Je bois pas mal en jouant les écrivains. J’évite de traîner sous les Pins pour ne pas mettre M. mal à l’aise.

Arrive la dernière semaine et le moment des séparations. Paulet, ravi du travail de ses sommelières, nous donne rendez-vous à la marina du lac. L’idée est de fêter la fin de la saison au festival de Big Bands à Payerne, de l’autre côté du lac de Neuchâtel.

La musique est bonne, l’ambiance chaleureuse, le couple d’amis de Paulet particulièrement sympathique. Et si nous finissions la nuit au champagne dans leur chalet de bord de lac ?

C’est un poncif : il faut se méfier de l’eau qui dort quand elle se met en mouvement, ipso facto : le vent se lève et le bateau de Paulet tangue quand il manœuvre pour accoster.

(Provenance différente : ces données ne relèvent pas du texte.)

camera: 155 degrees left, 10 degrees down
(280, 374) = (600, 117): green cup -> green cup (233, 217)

Tout arrive trop vite, l’ami de Paulet, au physique de baleine avec son énorme ventre, fait un faux mouvement en essayant de se redresser, l’embarcation prend du balan, il tombe à l’eau et les cinq passagers en train de trinquer dans la cabine sont culbutés cul par dessus tête tandis que l’eau boueuse de l’embarcadère envahit la cabine. Assis près de la rampe qui conduit sur le pont, j’aide l’épouse de la baleine, Angela et M. à émerger avant que le bateau ne s’enfonce dans la vase, ce qui se produit en quelques minutes.

Paulet est un homme d’action. Il demande qu’on se regroupe pendant que la femme du monsieur responsable du naufrage va chercher des serviettes et du linge pour nous sécher. Nous nous comptons, tout le monde est sauf et soulagé. À l’exception de M. qui vient de comprendre que la bourse banane où elle garde son fond de caisse et son argent de poche est passé par le fond, une perte avoisinant l’équivalent de 300-400 euros.

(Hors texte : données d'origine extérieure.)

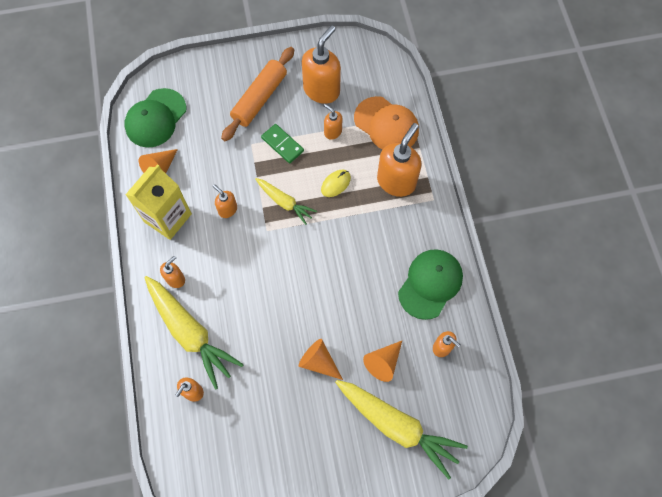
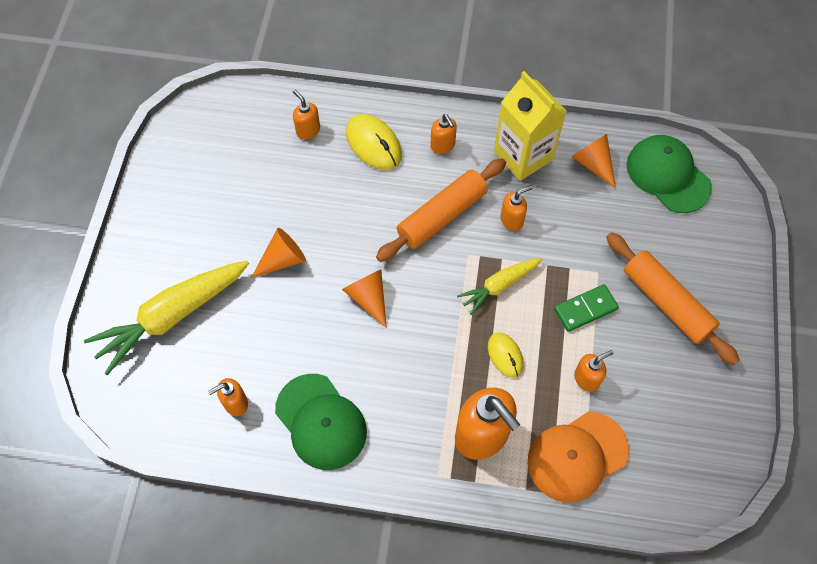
camera: 110 degrees right, 5 degrees down
(190, 333) = (373, 144): yellow carrot -> yellow mouse
(240, 259) = (442, 216): none -> orange rolling pin
(322, 90) = (660, 387): orange soap dispenser -> none
(383, 362) = (249, 328): orange cone -> orange cone (368, 298)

M, pleure beaucoup sur le chemin qui nous conduit chez notre logeuse, qui nous passe un savon et lancerait son chien sur nous pour tapage nocturne. M. pleure parce qu’elle porte la poisse, parce qu’elle me rend la vie impossible, parce que jamais Mesbahi n’embauchera un BTS bilingue pour enseigner à à des Terminales. Elle pleure et elle s’en prend à moi, c’est de ma faute, que ne l’avais-je laissé picoler, fumer et faire la p...

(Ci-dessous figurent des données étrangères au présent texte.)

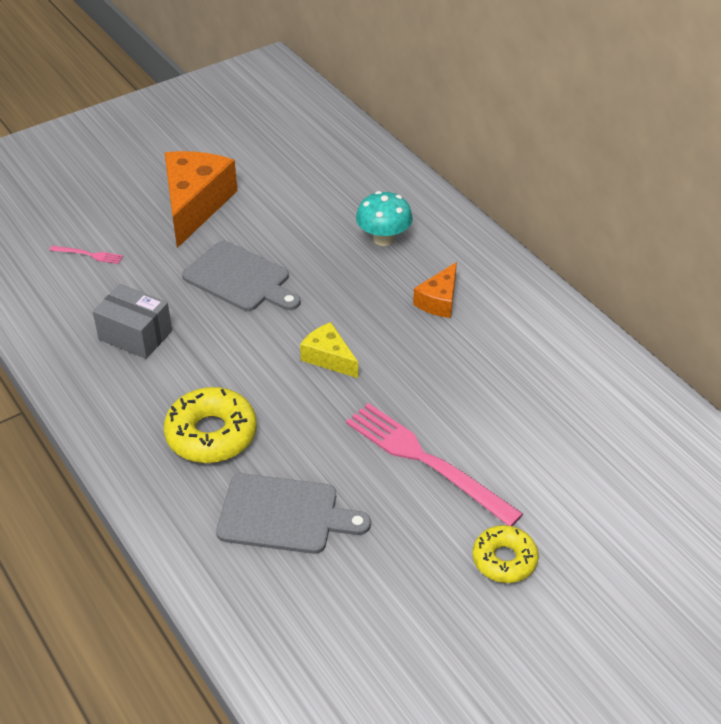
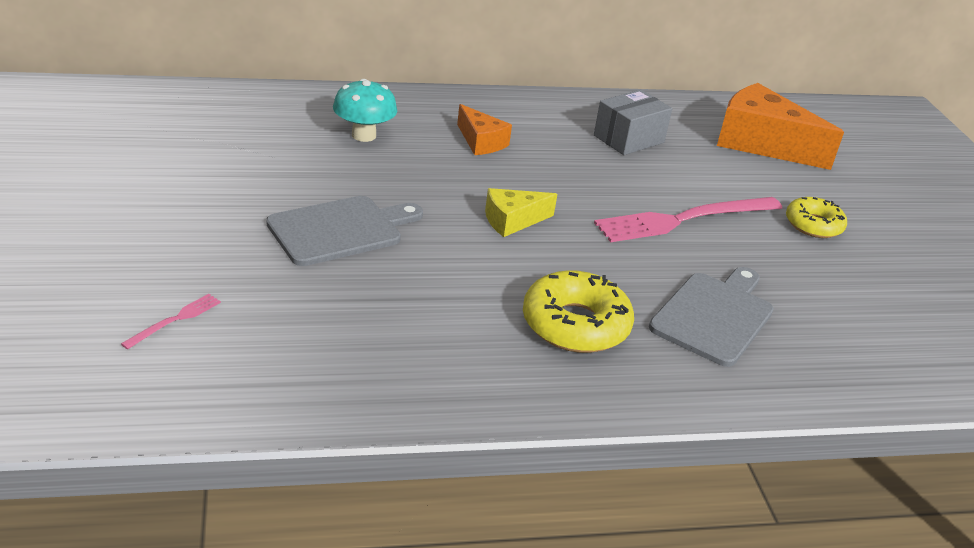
camera: 70 degrees left, 10 degrees down
(135, 335) = (369, 328): grey box -> grey box (628, 139)
(195, 205) = (172, 216): orange cheese -> orange cheese (761, 143)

L’épisode se termine mieux qu’il n’a commencé. Paulet, que j’ai revu il y a quatre ans et avec qui j’ai soupé, convoque sa sommelière préférée à l’heure du déjeuner. Après nous avoir appris à tailler des filets de perche d’un seul geste, il tend une enveloppe à M. avec sa paie. Une paie majorée de 300 euros pour service rendu. On se salue sans mot dire. Montons dans notre 4-L et filons vers Vallorbe et la frontière. Hélas,pas de convocation arrivée d’Algérie quand nous rentrons à Mélisey et à Sampans.